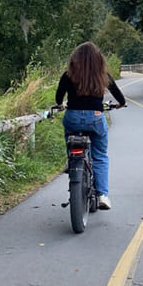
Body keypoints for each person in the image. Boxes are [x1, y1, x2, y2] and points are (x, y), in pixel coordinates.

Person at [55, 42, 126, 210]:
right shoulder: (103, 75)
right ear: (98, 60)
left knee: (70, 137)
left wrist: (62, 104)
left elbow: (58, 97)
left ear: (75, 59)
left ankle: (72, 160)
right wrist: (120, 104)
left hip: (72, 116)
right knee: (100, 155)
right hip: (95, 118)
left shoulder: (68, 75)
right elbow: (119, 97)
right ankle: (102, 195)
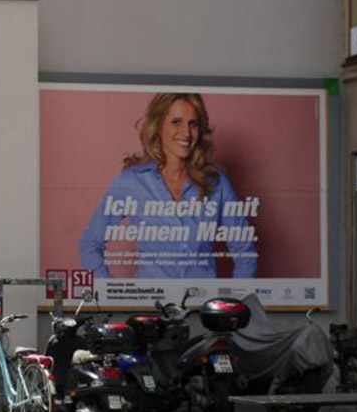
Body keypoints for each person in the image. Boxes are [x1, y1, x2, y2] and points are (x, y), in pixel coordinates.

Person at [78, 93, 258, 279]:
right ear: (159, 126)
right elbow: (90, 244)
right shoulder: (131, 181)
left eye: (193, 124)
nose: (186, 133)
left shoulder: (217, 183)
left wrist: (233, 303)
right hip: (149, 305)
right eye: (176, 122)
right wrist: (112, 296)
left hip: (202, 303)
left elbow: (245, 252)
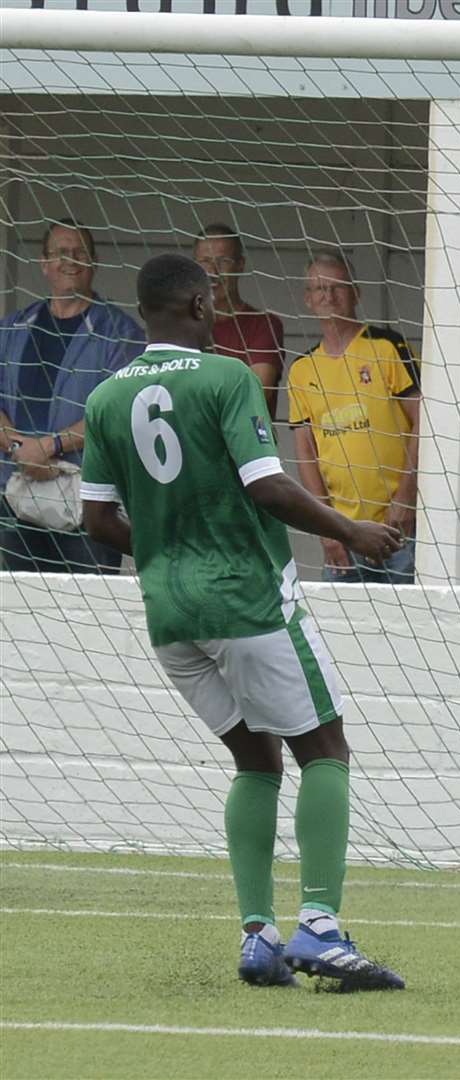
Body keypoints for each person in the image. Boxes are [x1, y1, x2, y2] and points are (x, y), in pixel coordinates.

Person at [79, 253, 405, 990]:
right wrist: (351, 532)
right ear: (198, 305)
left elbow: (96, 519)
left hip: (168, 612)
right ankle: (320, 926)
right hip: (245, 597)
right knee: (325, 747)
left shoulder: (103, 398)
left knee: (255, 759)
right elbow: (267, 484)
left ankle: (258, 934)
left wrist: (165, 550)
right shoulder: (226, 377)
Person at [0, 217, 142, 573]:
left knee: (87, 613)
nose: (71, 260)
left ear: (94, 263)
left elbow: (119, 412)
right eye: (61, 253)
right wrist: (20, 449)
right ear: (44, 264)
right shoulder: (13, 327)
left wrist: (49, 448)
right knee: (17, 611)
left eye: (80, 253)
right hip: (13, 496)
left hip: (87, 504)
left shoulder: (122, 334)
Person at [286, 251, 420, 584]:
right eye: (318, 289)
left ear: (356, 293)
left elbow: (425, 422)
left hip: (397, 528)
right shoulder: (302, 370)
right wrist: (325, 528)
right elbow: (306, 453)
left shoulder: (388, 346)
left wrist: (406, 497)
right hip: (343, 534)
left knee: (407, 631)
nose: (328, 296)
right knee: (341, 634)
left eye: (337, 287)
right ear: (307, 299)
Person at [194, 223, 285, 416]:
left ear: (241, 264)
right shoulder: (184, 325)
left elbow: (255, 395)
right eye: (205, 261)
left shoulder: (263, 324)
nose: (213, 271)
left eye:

* **EXERCISE INSTRUCTIONS**
Nothing but the records above, retyped exactly and stripped of images, should appear in the answer.

* **REPLY TO THE EXERCISE**
Body keypoints for each person in the image. Boxes are [x1, y1, x2, y2] and points are (x, y), in pixel coordinates.

Person at [55, 42, 126, 210]:
right shoulder: (103, 75)
right ear: (98, 60)
left knee: (70, 137)
left wrist: (62, 104)
left elbow: (58, 97)
left ear: (75, 59)
left ankle: (72, 160)
right wrist: (120, 104)
left hip: (72, 116)
right knee: (100, 155)
right hip: (95, 118)
left shoulder: (68, 75)
right elbow: (119, 97)
right ankle: (102, 195)
Body keypoints for each person in the image. Boxes are [x1, y1, x2, y2] and points are (x, y), in pixel coordinates.

Person at [78, 93, 258, 279]:
right ear: (159, 126)
right elbow: (90, 244)
right shoulder: (131, 181)
left eye: (193, 124)
nose: (186, 133)
left shoulder: (217, 183)
left wrist: (233, 303)
right hip: (149, 305)
right eye: (176, 122)
right wrist: (112, 296)
left hip: (202, 303)
left elbow: (245, 252)
Body keypoints for each person in the image. Boxes are [x1, y1, x2, y2] and points are (x, y), in pixel coordinates.

Person at [79, 253, 405, 990]:
right wrist: (351, 532)
right ear: (198, 305)
left elbow: (96, 519)
left hip: (168, 612)
right ankle: (320, 926)
right hip: (245, 597)
right knee: (325, 747)
left shoulder: (103, 398)
left knee: (255, 759)
right elbow: (267, 484)
left ankle: (258, 934)
left wrist: (165, 550)
right shoulder: (226, 377)
Person at [0, 217, 142, 573]:
left knee: (87, 613)
nose: (71, 260)
left ear: (94, 263)
left elbow: (119, 412)
right eye: (61, 253)
right wrist: (20, 449)
right ear: (44, 264)
right shoulder: (13, 327)
left wrist: (49, 448)
right knee: (17, 611)
left eye: (80, 253)
right hip: (13, 496)
left hip: (87, 504)
left shoulder: (122, 334)
Person at [286, 251, 420, 584]:
right eye: (318, 289)
left ear: (356, 293)
left elbow: (425, 422)
left hip: (397, 528)
right shoulder: (302, 370)
right wrist: (325, 528)
right elbow: (306, 453)
left shoulder: (388, 346)
left wrist: (406, 497)
right hip: (343, 534)
left knee: (407, 631)
nose: (328, 296)
right knee: (341, 634)
left eye: (337, 287)
right ear: (307, 299)
Person at [194, 223, 285, 416]:
left ear: (241, 264)
right shoulder: (184, 325)
left elbow: (255, 395)
right eye: (205, 261)
left shoulder: (263, 324)
nose: (213, 271)
left eye:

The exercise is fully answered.